───── MATERIAL PROVIDED ─────

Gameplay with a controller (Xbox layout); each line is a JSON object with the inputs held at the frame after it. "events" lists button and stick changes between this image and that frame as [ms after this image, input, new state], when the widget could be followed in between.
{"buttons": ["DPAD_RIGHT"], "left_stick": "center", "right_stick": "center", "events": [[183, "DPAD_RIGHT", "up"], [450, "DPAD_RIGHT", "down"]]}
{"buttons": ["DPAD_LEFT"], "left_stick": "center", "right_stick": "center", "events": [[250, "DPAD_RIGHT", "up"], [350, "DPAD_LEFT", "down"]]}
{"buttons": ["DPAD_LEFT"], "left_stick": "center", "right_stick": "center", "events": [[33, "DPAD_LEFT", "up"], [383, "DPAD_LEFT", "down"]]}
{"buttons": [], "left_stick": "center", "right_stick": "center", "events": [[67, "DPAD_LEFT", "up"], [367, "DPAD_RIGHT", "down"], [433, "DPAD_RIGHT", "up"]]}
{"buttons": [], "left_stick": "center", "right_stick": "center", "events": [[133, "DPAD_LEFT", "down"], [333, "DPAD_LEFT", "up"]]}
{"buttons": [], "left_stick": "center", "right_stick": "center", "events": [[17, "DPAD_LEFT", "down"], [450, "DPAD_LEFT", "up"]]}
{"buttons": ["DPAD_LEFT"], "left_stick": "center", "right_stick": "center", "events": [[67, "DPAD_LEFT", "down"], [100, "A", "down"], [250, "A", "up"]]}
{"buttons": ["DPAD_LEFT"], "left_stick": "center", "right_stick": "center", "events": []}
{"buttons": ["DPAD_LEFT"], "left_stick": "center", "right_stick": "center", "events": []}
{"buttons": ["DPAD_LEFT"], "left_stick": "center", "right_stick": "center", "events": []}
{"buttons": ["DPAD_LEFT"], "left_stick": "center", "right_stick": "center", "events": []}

─────

**REQUIRED ACTION**. When the word "buttons" occurs in a line above, list that line.

**WRITTEN SOLUTION**.
{"buttons": ["DPAD_RIGHT"], "left_stick": "center", "right_stick": "center", "events": [[183, "DPAD_RIGHT", "up"], [450, "DPAD_RIGHT", "down"]]}
{"buttons": ["DPAD_LEFT"], "left_stick": "center", "right_stick": "center", "events": [[250, "DPAD_RIGHT", "up"], [350, "DPAD_LEFT", "down"]]}
{"buttons": ["DPAD_LEFT"], "left_stick": "center", "right_stick": "center", "events": [[33, "DPAD_LEFT", "up"], [383, "DPAD_LEFT", "down"]]}
{"buttons": [], "left_stick": "center", "right_stick": "center", "events": [[67, "DPAD_LEFT", "up"], [367, "DPAD_RIGHT", "down"], [433, "DPAD_RIGHT", "up"]]}
{"buttons": [], "left_stick": "center", "right_stick": "center", "events": [[133, "DPAD_LEFT", "down"], [333, "DPAD_LEFT", "up"]]}
{"buttons": [], "left_stick": "center", "right_stick": "center", "events": [[17, "DPAD_LEFT", "down"], [450, "DPAD_LEFT", "up"]]}
{"buttons": ["DPAD_LEFT"], "left_stick": "center", "right_stick": "center", "events": [[67, "DPAD_LEFT", "down"], [100, "A", "down"], [250, "A", "up"]]}
{"buttons": ["DPAD_LEFT"], "left_stick": "center", "right_stick": "center", "events": []}
{"buttons": ["DPAD_LEFT"], "left_stick": "center", "right_stick": "center", "events": []}
{"buttons": ["DPAD_LEFT"], "left_stick": "center", "right_stick": "center", "events": []}
{"buttons": ["DPAD_LEFT"], "left_stick": "center", "right_stick": "center", "events": []}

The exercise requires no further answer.